I'm a volunteer firefighter. Am I covered?
The bill's language refers to "firefighters, peace officers, and emergency medical technicians." Whether volunteer firefighters are covered depends on how the term "firefighter" is defined in the final legislation and whether volunteer personnel are covered under Oklahoma's workers' compensation system for the relevant municipality. Many volunteer fire departments do carry workers' comp coverage for their members, but this varies by jurisdiction.
Does HB 4260 apply to PTSD or cancer claims for first responders?

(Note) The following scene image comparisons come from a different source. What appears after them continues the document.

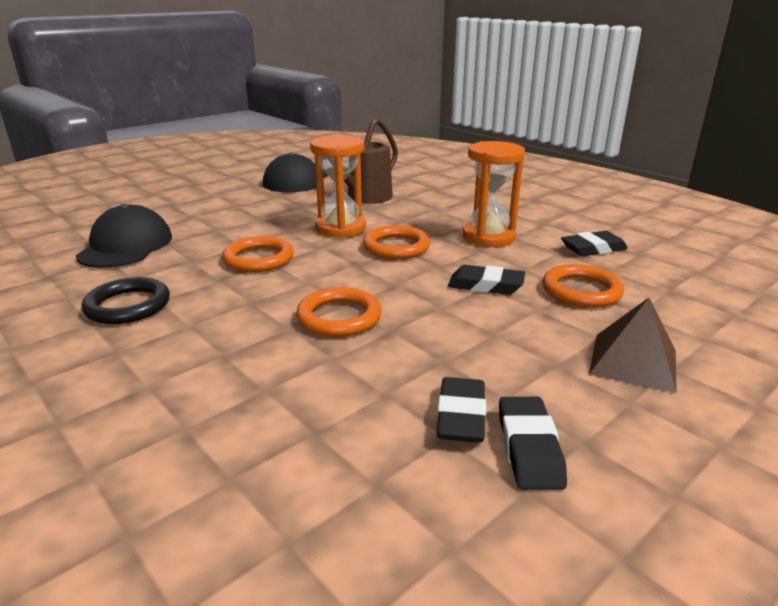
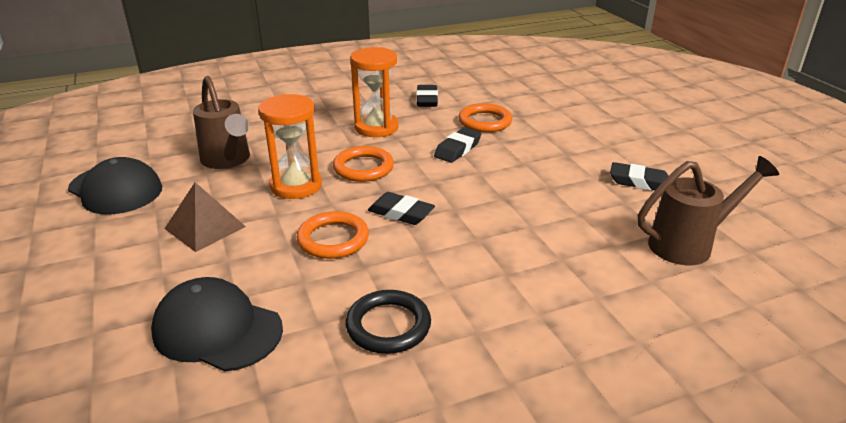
camera: 70 degrees left, 5 degrees up
(339, 317) = (473, 214): orange ring -> none
(350, 522) = (689, 244): none -> brown watering can
(460, 416) = (608, 194): black eraser -> black eraser (401, 213)
(633, 361) = (571, 133): brown pyramid -> brown pyramid (205, 227)

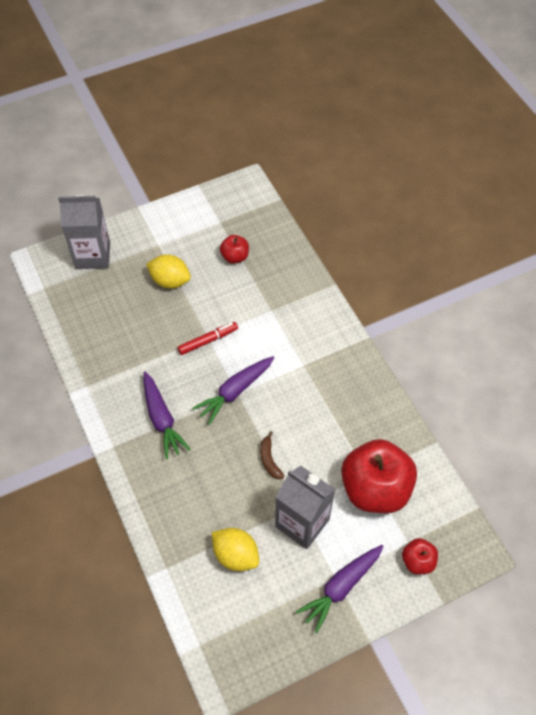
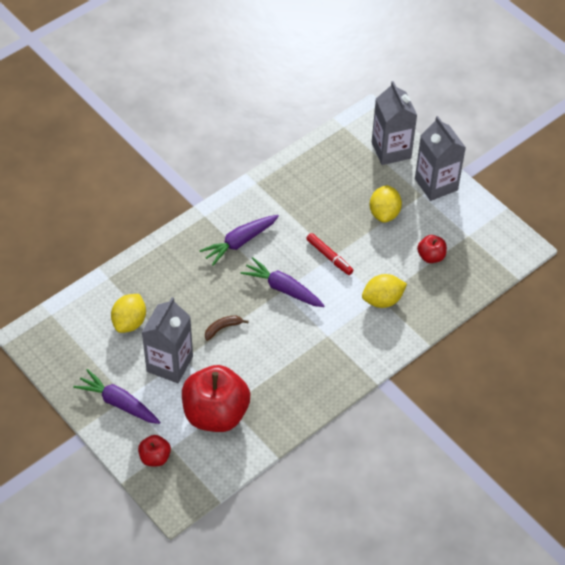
camera: 75 degrees right, 5 degrees down
(150, 230) = (436, 184): none -> grey carton
(274, 308) = (382, 300): none -> yellow lemon

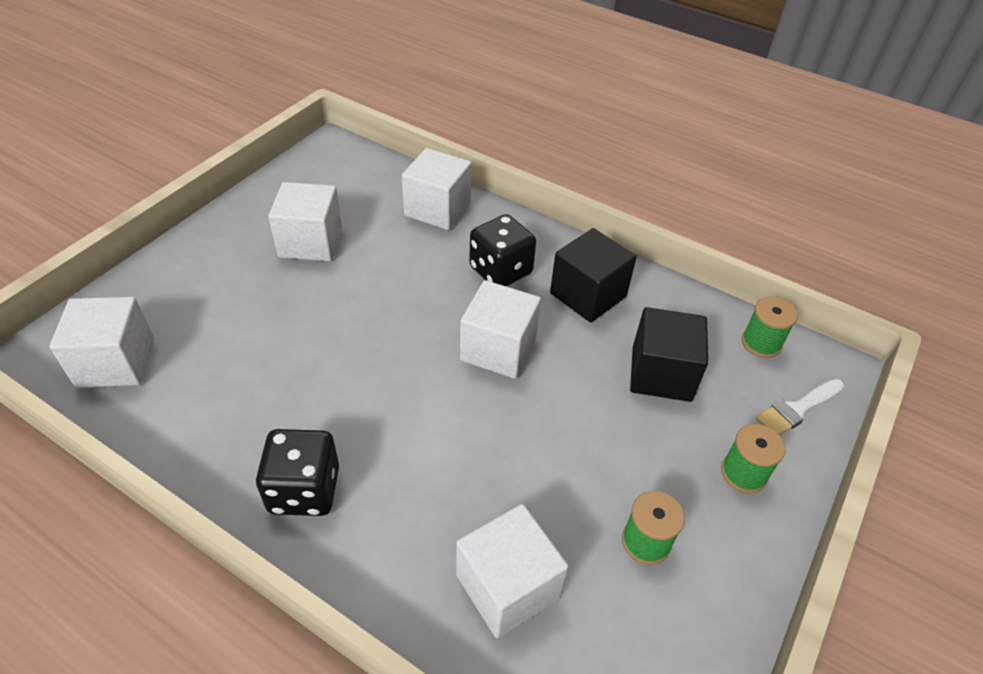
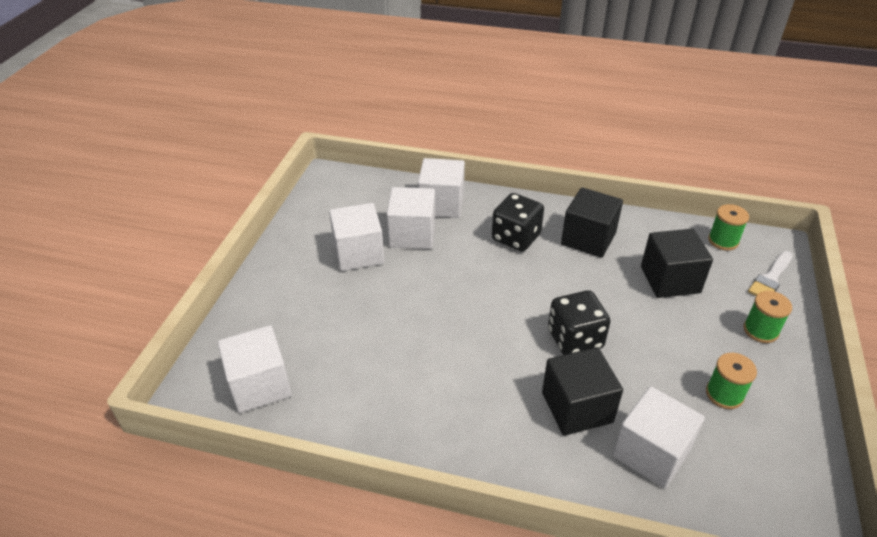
camera: 15 degrees left, 5 degrees down
(304, 490) = (468, 433): black dice -> black dice (575, 339)
(450, 499) = (577, 407): none -> black cube
(498, 349) = (548, 294): white cube -> white cube (412, 234)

No. As currently drafted, HB 4260 is limited to acute myocardial infarctions (heart attacks) and cerebrovascular accidents (strokes). It does not cover PTSD, occupational cancers, or other conditions that other states have addressed through separate presumption laws. Future legislation could expand the scope, but HB 4260 is narrowly focused.
When would HB 4260 take effect if passed?
The bill includes an effective date of November 1, 2026. Cardiac events occurring before that date would be subject to the current rules requiring the first responder to prove causation without the benefit of the presumption.
What should I do if I suffered a heart attack on duty before HB 4260 becomes law?
You still have the right to file a workers' compensation claim under existing law. You will need to prove that your heart attack arose in the course and scope of your employment, but this is not impossible — it simply requires more medical and occupational evidence than the presumption would require. An attorney experienced in first responder workers' comp claims can help you build the strongest possible case under the current framework. Contact us for a free consultation.
Can my employer fire me for filing a workers' comp claim after a heart attack?
No. Oklahoma law explicitly prohibits employers from retaliating against employees for filing workers' compensation claims. Under 85A O.S. § 7, if your employer fires you, demotes you, or takes adverse action because you filed a comp claim, you have a separate retaliation cause of action in district court.